- Фрагмент документа -
++++++++++++++++++++
Время быть вместе: Выпуск 22. Великая ответственность воспитания

02.06.2023 15:21:00

Великая ответственность воспитания

Дорогие друзья!

 

Кого учить? Чему учить? Как учить? Вот основные вопросы, которые ставит перед собой педагогика. Процесс обучения, методики преподавания, содержание обучения (и в школах, и в вузах)… все это стремительно меняется, появляются всё новые и новые задачи — так важно учитывать современные тенденции, все успеть, не отставать. Это неплохо. Человек вырастает адаптированным к современным условиям жизни. Из него получается хороший специалист. Внешне все очень складно. Отвечает всем международным требованиям… Но если педагоги и воспитатели забудут важнейшее в их деле — развитие всех сил в человеке, в том числе и развитие духовной составляющей, — мы рискуем потерять свое будущее. Родитель, учитель, воспитатель — нам вверено великое сокровище и вручена огромная ответственность!

 

Мы очень рады, что вы с нами!

«Скажите ребенку, что Бог везде, и он неминуемо, непременно (без единого исключения!) поймет это так, что Бог либо великан, заполнивший собой всю землю, либо карлик, влезающий в каждую щель».

Корней Чуковский (из статьи «Малые дети и великий Бог»)

 

Помню, как в детском саду рассказывала детям о Боге. Сколько смелости тогда во мне было, оказывается. Я была еще некрещеной. У нас дома не было икон, в храме я никогда не бывала. Но у меня были журналы «Веселые картинки». Все выпуски. Я их ждала, ни одного не пропускала. И все рассматривала эти картинки… Залезала в каждую и там жила. А еще я частенько жила в магнитофонных пластинках. Но это уже другая история.
++++++++++++++++++++
- Исходные данные -
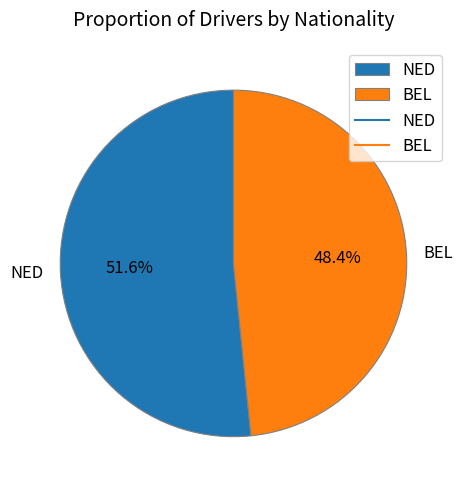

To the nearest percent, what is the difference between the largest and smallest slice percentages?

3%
++++++++++++++++++++
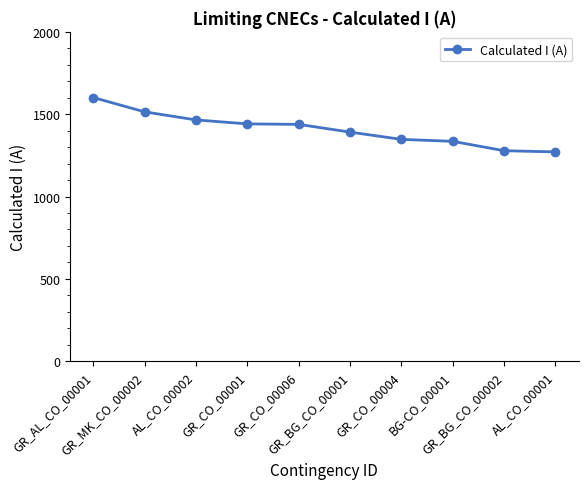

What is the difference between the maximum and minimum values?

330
++++++++++++++++++++
- Задание 1 -
Воспроизведите дословно часть фрагмента статьи о воспитании от слов "Мы очень рады, что" до слов "уже другая история." включительно.
- Задание 2 -
Согласуются ли с фрагментом статьи о воспитании утверждения (a) «В доме автора были иконы», (b) «Цитата о великане и карлике взята из статьи Корнея Чуковского „Малые дети и великий Бог“» и (c) «Процесс обучения, по словам автора, быстро меняется»? На каждое ответьте «да» или «нет» и приведите решающие слова фрагмента в точной цитате.
Отвечайте, опираясь только на фрагмент статьи о воспитании.

- Ваш ответ 1 -
Мы очень рады, что вы с нами!

«Скажите ребенку, что Бог везде, и он неминуемо, непременно (без единого исключения!) поймет это так, что Бог либо великан, заполнивший собой всю землю, либо карлик, влезающий в каждую щель».

Корней Чуковский (из статьи «Малые дети и великий Бог»)

 

Помню, как в детском саду рассказывала детям о Боге. Сколько смелости тогда во мне было, оказывается. Я была еще некрещеной. У нас дома не было икон, в храме я никогда не бывала. Но у меня были журналы «Веселые картинки». Все выпуски. Я их ждала, ни одного не пропускала. И все рассматривала эти картинки… Залезала в каждую и там жила. А еще я частенько жила в магнитофонных пластинках. Но это уже другая история.

- Ваш ответ 2 -
(a) Нет: «У нас дома не было икон».
(b) Да: «Корней Чуковский (из статьи «Малые дети и великий Бог»)».
(c) Да: «все это стремительно меняется».